Colonial days were tough. I knew this previously, but just walking around the redone and comodified Williamsburg was tiring. I cannot imagine actually living there. The history spoke to me in a way that was unexpected. Maybe this was due to people dressed in 1780s garb- bonnets, corseted tops, Thomas Jefferson wigs, and knickerbockers.
In conversing with Pendleton, an employee and re-enactor at the park, I finally understood a mentality I hadn’t considered within those days. Newly free from Britain, many settlers wanted to stick closely to their colony and their states own government. Fear of large government bodies made many colonials desire a localized government. Pendleton even said, “I don’t think we will ever have a federal government.” I giggled inside with the urge to ask what he foresaw for the future of America.
The point he made featured the idea that many settlers had no desire to hand over their liberties and rights to the American government. With this, each state seems to have enjoyed and relished in its own identities because the first instinct in the eighteenth century was to preserve a state identity and utilize a national one only if necessary for war or trade.
As far as Virginia was concerned, it could expand its state as far as the great lakes.

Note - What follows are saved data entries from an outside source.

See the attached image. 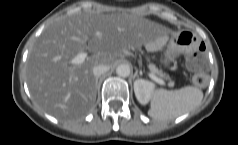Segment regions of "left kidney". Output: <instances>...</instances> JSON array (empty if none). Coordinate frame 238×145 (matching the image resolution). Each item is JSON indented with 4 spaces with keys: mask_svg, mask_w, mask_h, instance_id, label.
I'll list each match as a JSON object with an SVG mask.
<instances>
[{
    "mask_svg": "<svg viewBox=\"0 0 238 145\" xmlns=\"http://www.w3.org/2000/svg\"><path fill=\"white\" fill-rule=\"evenodd\" d=\"M154 89V84L144 79H137L134 82V92L137 100L142 105L149 102L151 93Z\"/></svg>",
    "mask_w": 238,
    "mask_h": 145,
    "instance_id": "1",
    "label": "left kidney"
}]
</instances>
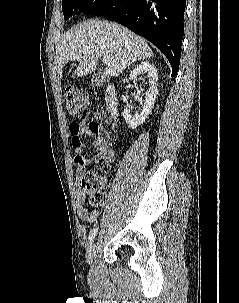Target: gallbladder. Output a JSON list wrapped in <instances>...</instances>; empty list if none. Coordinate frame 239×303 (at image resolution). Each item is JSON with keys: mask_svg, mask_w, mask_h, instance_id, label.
<instances>
[{"mask_svg": "<svg viewBox=\"0 0 239 303\" xmlns=\"http://www.w3.org/2000/svg\"><path fill=\"white\" fill-rule=\"evenodd\" d=\"M107 78L105 75H103V73L101 71H98L97 73H95L92 78H91V82H90V86L92 88L98 87L103 85L106 82Z\"/></svg>", "mask_w": 239, "mask_h": 303, "instance_id": "obj_1", "label": "gallbladder"}]
</instances>
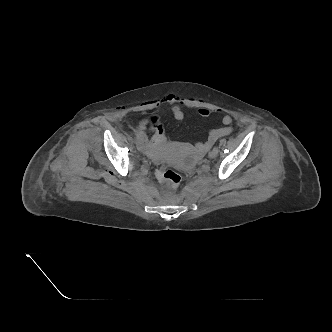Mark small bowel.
<instances>
[{
    "instance_id": "c3829d8e",
    "label": "small bowel",
    "mask_w": 332,
    "mask_h": 332,
    "mask_svg": "<svg viewBox=\"0 0 332 332\" xmlns=\"http://www.w3.org/2000/svg\"><path fill=\"white\" fill-rule=\"evenodd\" d=\"M161 103H167L171 105V110L176 120H183L185 118V112L182 108L183 100L180 97L170 94L166 96L164 100L155 102L154 106H158ZM198 112L199 115L204 118L210 115V111L206 108H200ZM222 123L224 125L222 128L212 129L209 131L205 142L196 144L195 148L199 154L207 151L219 138L227 136L232 132L233 129L230 126L232 123V117L230 115H224L222 118ZM147 124L148 120H142L139 125V131L143 133V131L146 130ZM163 143L159 142L154 136L149 142L146 143L144 151L147 154L153 155L155 150Z\"/></svg>"
}]
</instances>
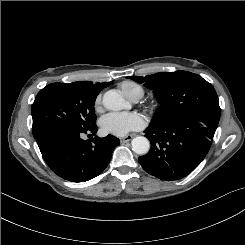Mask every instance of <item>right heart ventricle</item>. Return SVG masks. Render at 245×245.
Returning <instances> with one entry per match:
<instances>
[{
  "label": "right heart ventricle",
  "instance_id": "right-heart-ventricle-1",
  "mask_svg": "<svg viewBox=\"0 0 245 245\" xmlns=\"http://www.w3.org/2000/svg\"><path fill=\"white\" fill-rule=\"evenodd\" d=\"M122 93L129 99L141 97L144 93L143 88L135 82L123 81L119 84Z\"/></svg>",
  "mask_w": 245,
  "mask_h": 245
}]
</instances>
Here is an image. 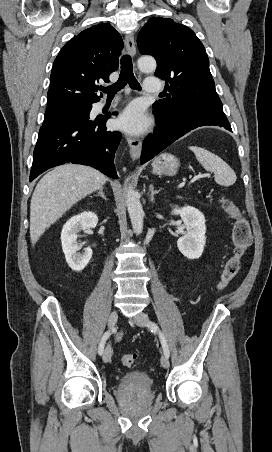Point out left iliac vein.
<instances>
[{
	"mask_svg": "<svg viewBox=\"0 0 272 452\" xmlns=\"http://www.w3.org/2000/svg\"><path fill=\"white\" fill-rule=\"evenodd\" d=\"M148 316L145 313H139L136 317L132 318L131 321L134 322L135 324L142 326V327H146L148 326ZM161 365L164 368H169L170 366V362H169V358L164 354L162 355L161 359H160Z\"/></svg>",
	"mask_w": 272,
	"mask_h": 452,
	"instance_id": "4c4485c4",
	"label": "left iliac vein"
}]
</instances>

As long as a man could survive disease and work hard for himself and his family the land was limitless. Nowadays we still use this idea that if we work hard we can achieve anything; Americans expand upwards with buildings, aircrafts, and rockets into the sky which is unclaimed. I wonder if this idea of consumption and growth also needs to be revamped for the new century and post modern age from Pendleton's time.
Are our ideas of consumerism truly good? Is it ok to rise up and want more knowing that others in our country and world will fall lower? Will having more make us happy?